All That Makes Life Bright: The Life and Love of Harriet Beecher Stowe

Written by Josi S. Kilpack
Review by Sue Asher

For those familiar with the 1852 anti-slavery novel Uncle Tom’s Cabin, a likely mental image of the author is that of a stodgy middle-aged woman, highly religious and staunchly abolitionist. It takes a leap of imagination to picture her young and in love. In All that Makes Life Bright, Harriet Beecher Stowe is portrayed as a 24-year-old bride, embarking on a domestic life—not what this well-educated, pampered daughter had envisioned for herself.
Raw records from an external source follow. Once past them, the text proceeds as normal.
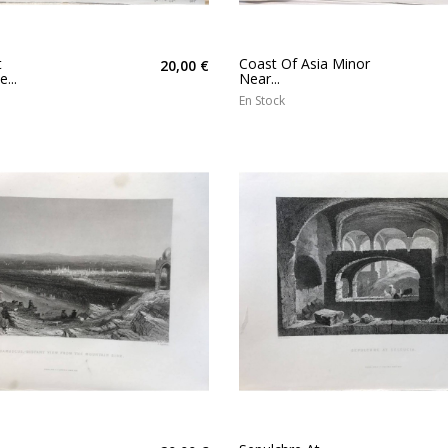
t
Coast Of Asia Minor
20,00 €
...
Near...
En Stock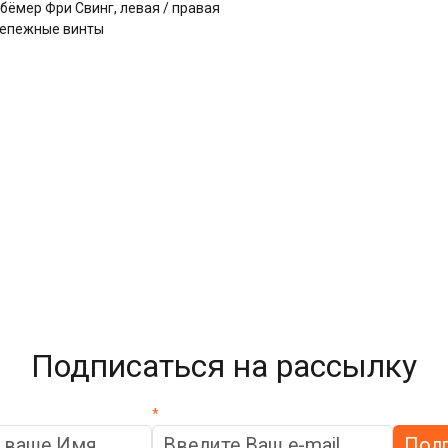
ёмер Фри Свинг, левая / правая
репежные винты
Подписаться на рассылку
*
Harriet wants to write. But although she is devoted to literary pursuits, she also loves Calvin Stowe, a widowed theology professor. Despite warnings to the contrary, Harriet believes she will be able to keep house for Calvin while still following her muse. Unfortunately, she soon learns that Calvin’s idea of a good marriage is one that ensures his own creature comforts. Harriet is unable to satisfy the demands of hearth and home, and, too soon, she is utterly overwhelmed by motherhood. Calvin, stressed by financial insecurity, feels Harriet is just not trying hard enough to keep his house clean and his belly full. After all, his first wife did just that.
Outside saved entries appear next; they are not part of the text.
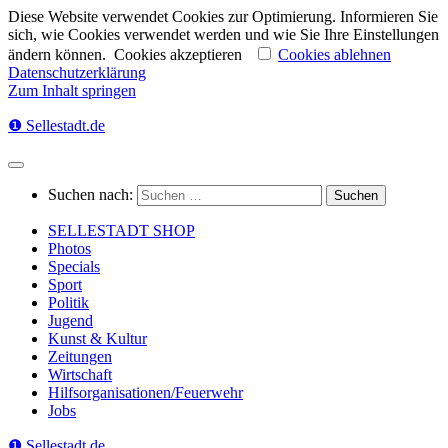
Diese Website verwendet Cookies zur Optimierung. Informieren Sie
sich, wie Cookies verwendet werden und wie Sie Ihre Einstellungen
ändern können.
Cookies akzeptieren
Cookies ablehnen
Datenschutzerklärung
Zum Inhalt springen
❶ Sellestadt.de
Suchen nach:
SELLESTADT SHOP
Photos
Specials
Sport
Politik
Jugend
Kunst & Kultur
Zeitungen
Wirtschaft
Hilfsorganisationen/Feuerwehr
Jobs
❶ Sellestadt.de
In this “Proper Romance,” part of a series featuring famous authors, the focus is on a young couple finding their path through the difficult first years of marriage, merging their very different expectations to build a solid partnership. Written in a simple and straightforward style, the novel also stresses Harriet’s religious conviction and anti-slavery beliefs. While modern women may find Calvin unbearable and his turnabout too-sudden, too-late, this is a realistic portrayal of attitudes and expectations of the times, making it even more remarkable that Harriet Beecher Stowe accomplished all that she did.